◆ **Complete the following**
• 1. Can you rewrite the passage on charitable giving starting at "From my perspective, much" and ending at "conduct the work.", swapping each "research" for "study"?
• 2. Answer these from the passage on charitable giving, labeling each answer (a) or (b):
(a) What do the most urgent health and welfare needs stem from?
(b) Which two institutions are named as recipients of educational foundation money?
• 3. What comes next in the passage on charitable giving? Write a continuation that begins after its last sentence.

From my perspective, much charitable giving actually *contributes* to this lack of political will, rather than addressing it. The most urgent health and welfare needs stem from poverty and oppression, yet high-profile charitable research into advanced diseases diverts attention away from these issues. Meanwhile, these private charities also foster the perspective that medical research ought to be funded by private agencies rather than by and for the public good.

My observation is that a great deal of the money raised by the foundations is directed toward those least in need of it. I have commented, for example, on the way educational foundation money is directed toward such needy agencies such as Harvard and MIT. Aid money - even research aid money - would have much more of an impact if directed toward nations and people unable to otherwise conduct the work.

◆ **The data**
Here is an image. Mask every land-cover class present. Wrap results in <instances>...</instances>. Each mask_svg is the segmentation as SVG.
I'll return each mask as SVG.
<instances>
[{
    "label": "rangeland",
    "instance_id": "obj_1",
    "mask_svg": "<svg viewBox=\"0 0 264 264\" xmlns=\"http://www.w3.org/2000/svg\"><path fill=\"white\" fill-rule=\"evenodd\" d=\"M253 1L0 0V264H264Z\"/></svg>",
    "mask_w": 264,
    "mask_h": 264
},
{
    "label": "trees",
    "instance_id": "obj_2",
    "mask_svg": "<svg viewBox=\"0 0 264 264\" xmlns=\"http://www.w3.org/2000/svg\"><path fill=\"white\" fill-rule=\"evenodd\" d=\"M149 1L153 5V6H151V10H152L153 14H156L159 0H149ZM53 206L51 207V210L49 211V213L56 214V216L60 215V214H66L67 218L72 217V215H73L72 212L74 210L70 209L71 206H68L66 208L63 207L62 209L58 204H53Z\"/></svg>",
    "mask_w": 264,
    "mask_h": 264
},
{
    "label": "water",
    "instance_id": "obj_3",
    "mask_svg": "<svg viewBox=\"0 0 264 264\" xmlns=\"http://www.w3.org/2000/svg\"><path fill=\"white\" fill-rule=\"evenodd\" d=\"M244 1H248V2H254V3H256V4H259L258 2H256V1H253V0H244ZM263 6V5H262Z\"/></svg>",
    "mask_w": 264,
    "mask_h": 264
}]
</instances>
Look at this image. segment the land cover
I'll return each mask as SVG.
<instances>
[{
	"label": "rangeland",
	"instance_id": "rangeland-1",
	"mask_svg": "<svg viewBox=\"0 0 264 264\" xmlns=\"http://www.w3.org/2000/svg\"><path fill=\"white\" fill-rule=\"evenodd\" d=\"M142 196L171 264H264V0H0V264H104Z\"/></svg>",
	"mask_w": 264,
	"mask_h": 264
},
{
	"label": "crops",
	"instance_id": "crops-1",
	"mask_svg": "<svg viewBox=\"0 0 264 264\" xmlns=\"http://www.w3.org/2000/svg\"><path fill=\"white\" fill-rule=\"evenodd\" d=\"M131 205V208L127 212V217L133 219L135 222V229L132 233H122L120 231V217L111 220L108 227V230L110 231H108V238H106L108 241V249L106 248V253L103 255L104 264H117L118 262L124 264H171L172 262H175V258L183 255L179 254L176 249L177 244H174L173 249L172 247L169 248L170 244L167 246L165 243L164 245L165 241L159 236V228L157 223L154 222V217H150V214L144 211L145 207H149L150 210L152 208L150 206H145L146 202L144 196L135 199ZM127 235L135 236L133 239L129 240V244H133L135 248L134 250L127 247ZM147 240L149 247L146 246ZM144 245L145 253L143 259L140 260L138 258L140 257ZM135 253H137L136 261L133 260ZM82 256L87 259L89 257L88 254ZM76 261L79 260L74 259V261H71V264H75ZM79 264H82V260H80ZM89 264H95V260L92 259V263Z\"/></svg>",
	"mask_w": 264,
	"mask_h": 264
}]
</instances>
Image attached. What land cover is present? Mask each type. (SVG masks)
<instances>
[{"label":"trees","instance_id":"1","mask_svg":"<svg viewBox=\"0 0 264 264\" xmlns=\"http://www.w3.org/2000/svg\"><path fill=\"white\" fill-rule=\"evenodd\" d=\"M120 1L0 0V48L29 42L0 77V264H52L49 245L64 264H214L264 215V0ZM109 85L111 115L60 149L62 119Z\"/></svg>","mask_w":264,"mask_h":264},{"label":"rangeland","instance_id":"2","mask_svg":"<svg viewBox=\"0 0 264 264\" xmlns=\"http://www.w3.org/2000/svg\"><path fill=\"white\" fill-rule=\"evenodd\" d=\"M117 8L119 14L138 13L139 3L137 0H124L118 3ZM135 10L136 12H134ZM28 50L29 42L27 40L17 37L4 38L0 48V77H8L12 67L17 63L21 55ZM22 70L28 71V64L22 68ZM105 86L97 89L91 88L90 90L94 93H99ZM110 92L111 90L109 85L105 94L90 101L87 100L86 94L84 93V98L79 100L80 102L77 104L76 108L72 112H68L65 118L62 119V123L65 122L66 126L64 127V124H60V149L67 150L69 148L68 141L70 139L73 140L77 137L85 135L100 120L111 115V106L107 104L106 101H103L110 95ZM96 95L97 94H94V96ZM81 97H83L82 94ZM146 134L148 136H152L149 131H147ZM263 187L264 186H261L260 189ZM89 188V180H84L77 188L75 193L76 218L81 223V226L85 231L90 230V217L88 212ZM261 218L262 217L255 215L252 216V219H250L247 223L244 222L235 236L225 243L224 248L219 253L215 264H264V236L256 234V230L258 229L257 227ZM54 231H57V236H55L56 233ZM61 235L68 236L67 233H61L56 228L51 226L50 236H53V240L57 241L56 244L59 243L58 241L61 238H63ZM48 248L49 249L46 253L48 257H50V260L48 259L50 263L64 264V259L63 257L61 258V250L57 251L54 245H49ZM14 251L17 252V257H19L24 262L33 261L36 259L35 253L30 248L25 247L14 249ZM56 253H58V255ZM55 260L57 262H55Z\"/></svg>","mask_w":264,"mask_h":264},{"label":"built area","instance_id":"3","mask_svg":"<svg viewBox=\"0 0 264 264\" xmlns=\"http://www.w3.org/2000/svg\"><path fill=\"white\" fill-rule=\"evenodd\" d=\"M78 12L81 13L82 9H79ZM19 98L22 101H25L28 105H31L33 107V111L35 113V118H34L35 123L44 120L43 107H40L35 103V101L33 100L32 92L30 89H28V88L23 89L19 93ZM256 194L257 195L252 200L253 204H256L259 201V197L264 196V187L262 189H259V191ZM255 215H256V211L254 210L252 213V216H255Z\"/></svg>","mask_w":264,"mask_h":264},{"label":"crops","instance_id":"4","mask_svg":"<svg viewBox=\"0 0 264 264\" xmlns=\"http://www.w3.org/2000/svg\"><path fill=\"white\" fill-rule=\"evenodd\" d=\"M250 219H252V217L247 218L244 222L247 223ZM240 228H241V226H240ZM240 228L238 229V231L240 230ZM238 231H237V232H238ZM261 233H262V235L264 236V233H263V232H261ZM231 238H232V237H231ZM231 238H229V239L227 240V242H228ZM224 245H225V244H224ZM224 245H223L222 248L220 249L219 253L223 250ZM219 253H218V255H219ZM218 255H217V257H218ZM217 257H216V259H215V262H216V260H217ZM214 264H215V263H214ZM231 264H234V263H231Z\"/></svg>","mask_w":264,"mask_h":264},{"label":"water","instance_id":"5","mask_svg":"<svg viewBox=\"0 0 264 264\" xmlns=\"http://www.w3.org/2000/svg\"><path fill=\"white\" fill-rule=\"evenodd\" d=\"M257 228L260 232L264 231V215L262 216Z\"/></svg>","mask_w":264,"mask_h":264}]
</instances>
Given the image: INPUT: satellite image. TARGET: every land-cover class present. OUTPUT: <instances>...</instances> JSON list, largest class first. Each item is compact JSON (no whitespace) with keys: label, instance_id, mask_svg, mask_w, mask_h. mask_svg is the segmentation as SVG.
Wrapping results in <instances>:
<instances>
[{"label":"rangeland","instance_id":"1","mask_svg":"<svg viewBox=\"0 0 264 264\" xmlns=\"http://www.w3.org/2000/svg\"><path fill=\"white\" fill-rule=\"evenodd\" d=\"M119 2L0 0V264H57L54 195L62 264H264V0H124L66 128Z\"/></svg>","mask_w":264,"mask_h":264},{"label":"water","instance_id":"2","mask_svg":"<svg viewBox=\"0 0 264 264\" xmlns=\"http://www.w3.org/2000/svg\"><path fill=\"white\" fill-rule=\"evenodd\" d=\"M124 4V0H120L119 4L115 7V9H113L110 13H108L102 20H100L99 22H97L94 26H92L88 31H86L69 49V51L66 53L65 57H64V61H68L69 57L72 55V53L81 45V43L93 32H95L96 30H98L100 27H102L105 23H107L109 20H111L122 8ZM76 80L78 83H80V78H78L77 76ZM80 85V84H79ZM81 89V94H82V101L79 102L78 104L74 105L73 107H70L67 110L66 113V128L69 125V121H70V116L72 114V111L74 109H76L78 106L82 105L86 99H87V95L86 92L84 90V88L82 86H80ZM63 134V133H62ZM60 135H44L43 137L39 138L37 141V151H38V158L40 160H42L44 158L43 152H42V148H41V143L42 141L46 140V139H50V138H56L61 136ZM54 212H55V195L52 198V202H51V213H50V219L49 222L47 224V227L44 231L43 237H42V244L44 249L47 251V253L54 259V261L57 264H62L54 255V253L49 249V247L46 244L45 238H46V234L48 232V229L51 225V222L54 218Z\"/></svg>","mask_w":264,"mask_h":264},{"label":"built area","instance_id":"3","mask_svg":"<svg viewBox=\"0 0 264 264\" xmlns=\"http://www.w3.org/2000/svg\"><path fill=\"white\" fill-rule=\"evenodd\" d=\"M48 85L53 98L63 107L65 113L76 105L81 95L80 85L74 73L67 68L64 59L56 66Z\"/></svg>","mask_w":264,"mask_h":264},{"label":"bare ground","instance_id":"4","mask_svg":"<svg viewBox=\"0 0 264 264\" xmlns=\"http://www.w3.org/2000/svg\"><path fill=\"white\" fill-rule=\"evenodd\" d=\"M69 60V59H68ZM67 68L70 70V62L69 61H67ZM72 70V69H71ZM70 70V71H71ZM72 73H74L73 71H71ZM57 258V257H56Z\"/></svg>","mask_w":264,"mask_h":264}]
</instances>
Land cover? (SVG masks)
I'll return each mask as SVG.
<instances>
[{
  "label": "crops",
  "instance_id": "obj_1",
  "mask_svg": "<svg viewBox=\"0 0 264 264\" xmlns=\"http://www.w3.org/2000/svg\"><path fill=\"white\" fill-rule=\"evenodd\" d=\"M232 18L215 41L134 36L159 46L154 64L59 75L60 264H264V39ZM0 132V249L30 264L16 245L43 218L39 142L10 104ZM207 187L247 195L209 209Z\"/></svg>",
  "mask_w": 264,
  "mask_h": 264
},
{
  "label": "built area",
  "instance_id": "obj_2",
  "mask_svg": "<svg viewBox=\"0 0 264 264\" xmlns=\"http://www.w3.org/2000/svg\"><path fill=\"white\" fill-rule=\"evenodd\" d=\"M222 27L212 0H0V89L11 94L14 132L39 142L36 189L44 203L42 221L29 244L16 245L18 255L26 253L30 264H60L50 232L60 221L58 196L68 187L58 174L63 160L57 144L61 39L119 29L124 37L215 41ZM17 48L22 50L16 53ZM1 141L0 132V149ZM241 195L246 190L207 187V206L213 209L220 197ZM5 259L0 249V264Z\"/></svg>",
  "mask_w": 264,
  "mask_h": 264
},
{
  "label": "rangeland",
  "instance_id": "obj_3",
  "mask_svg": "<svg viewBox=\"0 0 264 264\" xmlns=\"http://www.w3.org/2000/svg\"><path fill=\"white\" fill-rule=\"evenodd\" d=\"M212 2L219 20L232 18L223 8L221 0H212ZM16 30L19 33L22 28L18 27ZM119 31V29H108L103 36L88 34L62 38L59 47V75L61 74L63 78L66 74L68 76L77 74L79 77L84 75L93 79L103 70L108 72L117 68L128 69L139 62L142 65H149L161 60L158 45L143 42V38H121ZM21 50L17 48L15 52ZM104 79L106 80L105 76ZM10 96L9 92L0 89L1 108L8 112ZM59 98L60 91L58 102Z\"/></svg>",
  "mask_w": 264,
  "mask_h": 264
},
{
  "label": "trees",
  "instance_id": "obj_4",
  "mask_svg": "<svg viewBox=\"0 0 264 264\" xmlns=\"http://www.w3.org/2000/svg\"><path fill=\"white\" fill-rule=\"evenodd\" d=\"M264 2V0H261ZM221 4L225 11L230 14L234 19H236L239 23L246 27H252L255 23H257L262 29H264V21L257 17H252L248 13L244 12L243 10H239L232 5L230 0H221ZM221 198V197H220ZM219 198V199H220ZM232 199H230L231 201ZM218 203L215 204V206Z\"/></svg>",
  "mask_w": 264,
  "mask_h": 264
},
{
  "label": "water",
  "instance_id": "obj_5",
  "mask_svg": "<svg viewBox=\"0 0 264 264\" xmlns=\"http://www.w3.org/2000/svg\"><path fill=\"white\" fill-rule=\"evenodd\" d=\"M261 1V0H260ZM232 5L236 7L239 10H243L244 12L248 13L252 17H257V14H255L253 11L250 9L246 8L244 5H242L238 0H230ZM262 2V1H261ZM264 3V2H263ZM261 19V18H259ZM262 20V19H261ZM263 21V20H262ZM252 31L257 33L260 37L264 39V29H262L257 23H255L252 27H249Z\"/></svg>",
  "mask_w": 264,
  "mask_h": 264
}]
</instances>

◆ **Answers in order**
• 1.
From my perspective, much charitable giving actually *contributes* to this lack of political will, rather than addressing it. The most urgent health and welfare needs stem from poverty and oppression, yet high-profile charitable study into advanced diseases diverts attention away from these issues. Meanwhile, these private charities also foster the perspective that medical study ought to be funded by private agencies rather than by and for the public good.

My observation is that a great deal of the money raised by the foundations is directed toward those least in need of it. I have commented, for example, on the way educational foundation money is directed toward such needy agencies such as Harvard and MIT. Aid money - even study aid money - would have much more of an impact if directed toward nations and people unable to otherwise conduct the work.

• 2.
(a) Poverty and oppression.
(b) Harvard and MIT.

• 3.
The WiserGiving quiz bears this out (I actually took it after making the above remarks, and was mostly able to identify each of the different approaches in the questions). Here's how it describes my responses:

"Your dominant WiserGiving Style is Increasing Effectiveness of organizations, which strives to strengthen an organization so that it can better perform its mission, exert greater impact, and be increasingly sustainable over the long term. You have two secondary WiserGiving Styles, Direct Services, which focuses on the individual as the agent of social change; and Making Change Stick, which protects hard-won gains achieved in the legal and public opinion arenas."

You might wonder why I wouldn't choose options related to 'building movements' and 'research and big ideas' or even 'public policy'. In general, each of these caters in some way to the elitism I criticize above; building movements is about leading people, public policy is about influencing leaders, and research is about funding people who already have money. It's not that I don't think any of these are important, it's that the methods described to obtain the aims are incorrect.

Take 'leading people' for 'building movements', for example. The survey instrument describes these as including "Examples include: Occupy Wall Street, Anti-Bullying campaigns, Pro-Choice, and the Tea Party." These do not belong together in a single category. Some, like Occupy, are much less leader-dependent than others. Some, like Occupy, are not *mass* movements like the others, but are rather composed of relatively small actions intended to make a statement. Occupy doesn't have *followers* the way the other movements (and movements in general) have.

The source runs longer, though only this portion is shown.